---------- MATERIAL PROVIDED

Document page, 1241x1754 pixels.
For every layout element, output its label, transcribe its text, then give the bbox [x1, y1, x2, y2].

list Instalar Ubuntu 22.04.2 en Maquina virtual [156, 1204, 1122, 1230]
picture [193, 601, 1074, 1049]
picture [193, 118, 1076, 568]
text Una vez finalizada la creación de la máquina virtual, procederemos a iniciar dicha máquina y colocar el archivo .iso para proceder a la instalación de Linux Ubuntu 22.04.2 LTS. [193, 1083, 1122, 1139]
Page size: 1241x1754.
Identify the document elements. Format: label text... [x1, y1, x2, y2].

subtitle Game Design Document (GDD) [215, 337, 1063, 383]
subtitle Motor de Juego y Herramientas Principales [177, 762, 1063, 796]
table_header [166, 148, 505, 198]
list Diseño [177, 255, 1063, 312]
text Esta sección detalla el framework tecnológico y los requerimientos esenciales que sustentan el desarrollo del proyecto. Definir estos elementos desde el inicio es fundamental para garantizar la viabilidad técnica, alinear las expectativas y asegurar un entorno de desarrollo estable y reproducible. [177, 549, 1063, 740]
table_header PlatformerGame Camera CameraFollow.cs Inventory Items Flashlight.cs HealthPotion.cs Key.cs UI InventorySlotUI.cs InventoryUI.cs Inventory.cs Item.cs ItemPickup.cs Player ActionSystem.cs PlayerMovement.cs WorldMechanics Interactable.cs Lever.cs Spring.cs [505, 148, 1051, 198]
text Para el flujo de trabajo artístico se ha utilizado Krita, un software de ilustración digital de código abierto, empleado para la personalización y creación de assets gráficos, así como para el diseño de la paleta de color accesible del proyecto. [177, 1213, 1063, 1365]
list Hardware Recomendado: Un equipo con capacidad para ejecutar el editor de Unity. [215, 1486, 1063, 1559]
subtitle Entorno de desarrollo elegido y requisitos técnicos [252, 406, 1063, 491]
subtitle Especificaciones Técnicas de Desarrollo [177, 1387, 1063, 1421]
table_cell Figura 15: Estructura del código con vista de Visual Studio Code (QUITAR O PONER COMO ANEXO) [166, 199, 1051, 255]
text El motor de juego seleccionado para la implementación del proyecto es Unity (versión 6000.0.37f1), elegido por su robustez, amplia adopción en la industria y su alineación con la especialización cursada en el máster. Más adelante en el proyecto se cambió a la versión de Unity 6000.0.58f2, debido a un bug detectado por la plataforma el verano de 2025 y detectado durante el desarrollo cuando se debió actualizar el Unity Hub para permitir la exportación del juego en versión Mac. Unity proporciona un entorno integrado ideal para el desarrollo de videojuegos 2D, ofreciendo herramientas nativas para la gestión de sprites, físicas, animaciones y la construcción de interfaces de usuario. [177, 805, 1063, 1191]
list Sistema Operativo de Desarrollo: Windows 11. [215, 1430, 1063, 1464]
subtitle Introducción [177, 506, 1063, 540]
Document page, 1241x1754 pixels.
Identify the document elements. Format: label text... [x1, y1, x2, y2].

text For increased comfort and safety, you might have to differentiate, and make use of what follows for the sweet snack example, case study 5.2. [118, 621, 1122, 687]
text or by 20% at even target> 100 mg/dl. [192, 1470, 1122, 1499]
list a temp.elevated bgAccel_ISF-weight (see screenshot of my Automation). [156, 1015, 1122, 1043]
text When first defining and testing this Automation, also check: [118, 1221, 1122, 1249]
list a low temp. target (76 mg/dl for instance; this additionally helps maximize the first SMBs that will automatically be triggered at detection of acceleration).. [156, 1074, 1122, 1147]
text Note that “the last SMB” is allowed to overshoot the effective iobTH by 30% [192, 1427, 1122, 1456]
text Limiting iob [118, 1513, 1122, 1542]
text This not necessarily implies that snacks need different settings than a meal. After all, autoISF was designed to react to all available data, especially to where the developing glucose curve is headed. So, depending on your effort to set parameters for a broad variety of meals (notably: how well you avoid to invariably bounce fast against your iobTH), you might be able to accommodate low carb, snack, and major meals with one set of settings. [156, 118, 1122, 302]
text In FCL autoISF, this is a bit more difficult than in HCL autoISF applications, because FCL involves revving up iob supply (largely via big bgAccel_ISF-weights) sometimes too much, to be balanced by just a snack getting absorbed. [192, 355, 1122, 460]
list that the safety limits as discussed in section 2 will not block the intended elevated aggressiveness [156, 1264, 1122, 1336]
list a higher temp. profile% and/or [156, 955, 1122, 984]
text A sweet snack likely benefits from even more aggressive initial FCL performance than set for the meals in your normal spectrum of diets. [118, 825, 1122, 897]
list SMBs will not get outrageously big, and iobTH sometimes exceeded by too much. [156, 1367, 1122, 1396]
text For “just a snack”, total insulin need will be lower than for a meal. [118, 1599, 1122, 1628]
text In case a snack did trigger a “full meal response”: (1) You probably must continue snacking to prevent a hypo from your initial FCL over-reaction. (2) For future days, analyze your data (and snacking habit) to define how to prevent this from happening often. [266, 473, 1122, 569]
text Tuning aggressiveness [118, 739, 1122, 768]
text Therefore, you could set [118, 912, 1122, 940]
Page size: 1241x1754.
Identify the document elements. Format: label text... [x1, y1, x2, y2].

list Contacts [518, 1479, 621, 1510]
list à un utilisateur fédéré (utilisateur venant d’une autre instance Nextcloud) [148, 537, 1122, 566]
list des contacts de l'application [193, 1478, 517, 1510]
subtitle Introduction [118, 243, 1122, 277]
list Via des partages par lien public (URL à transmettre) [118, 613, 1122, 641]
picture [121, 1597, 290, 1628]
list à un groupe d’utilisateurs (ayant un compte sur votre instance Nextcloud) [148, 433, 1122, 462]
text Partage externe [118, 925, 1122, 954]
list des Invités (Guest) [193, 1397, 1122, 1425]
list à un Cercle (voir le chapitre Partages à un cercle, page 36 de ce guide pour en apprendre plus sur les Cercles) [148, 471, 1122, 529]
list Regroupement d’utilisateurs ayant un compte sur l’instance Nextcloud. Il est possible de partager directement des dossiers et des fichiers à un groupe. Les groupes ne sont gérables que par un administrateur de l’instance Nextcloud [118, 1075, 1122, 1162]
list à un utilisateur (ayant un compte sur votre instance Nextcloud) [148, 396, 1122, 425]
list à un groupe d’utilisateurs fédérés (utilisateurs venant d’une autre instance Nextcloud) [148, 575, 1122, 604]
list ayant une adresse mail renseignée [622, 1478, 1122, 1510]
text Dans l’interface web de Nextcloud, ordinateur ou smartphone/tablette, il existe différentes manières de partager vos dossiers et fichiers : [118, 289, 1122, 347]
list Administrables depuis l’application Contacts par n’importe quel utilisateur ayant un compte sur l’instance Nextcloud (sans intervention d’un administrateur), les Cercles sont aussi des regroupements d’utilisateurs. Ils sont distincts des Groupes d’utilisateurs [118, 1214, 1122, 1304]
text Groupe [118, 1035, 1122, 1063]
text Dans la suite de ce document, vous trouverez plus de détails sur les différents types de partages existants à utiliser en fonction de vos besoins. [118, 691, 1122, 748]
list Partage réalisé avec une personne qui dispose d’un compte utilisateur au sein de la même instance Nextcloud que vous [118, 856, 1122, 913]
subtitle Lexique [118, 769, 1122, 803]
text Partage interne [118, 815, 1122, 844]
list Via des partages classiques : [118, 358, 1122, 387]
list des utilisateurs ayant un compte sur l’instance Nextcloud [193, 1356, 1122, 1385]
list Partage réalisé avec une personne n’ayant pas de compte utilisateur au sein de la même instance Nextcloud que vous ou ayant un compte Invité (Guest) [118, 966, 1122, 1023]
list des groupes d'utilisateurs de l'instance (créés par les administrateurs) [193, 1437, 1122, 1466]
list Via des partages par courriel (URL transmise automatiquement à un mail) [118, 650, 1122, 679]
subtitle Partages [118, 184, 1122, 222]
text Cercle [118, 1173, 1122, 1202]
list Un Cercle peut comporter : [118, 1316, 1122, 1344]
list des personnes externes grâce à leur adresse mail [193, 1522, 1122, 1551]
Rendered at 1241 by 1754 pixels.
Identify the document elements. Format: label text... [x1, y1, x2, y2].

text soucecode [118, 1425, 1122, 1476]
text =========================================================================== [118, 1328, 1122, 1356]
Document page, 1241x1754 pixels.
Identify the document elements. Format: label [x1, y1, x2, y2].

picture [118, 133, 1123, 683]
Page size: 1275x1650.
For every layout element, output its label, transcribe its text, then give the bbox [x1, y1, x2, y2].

--------------------

Copy the lines in the data above verbatim, starting at the line containing "subtitle Game Design" and ending at the line containing "list Diseño [177, 255, 1063, 312]".

• THE RESULT:
subtitle Game Design Document (GDD) [215, 337, 1063, 383]
subtitle Motor de Juego y Herramientas Principales [177, 762, 1063, 796]
table_header [166, 148, 505, 198]
list Diseño [177, 255, 1063, 312]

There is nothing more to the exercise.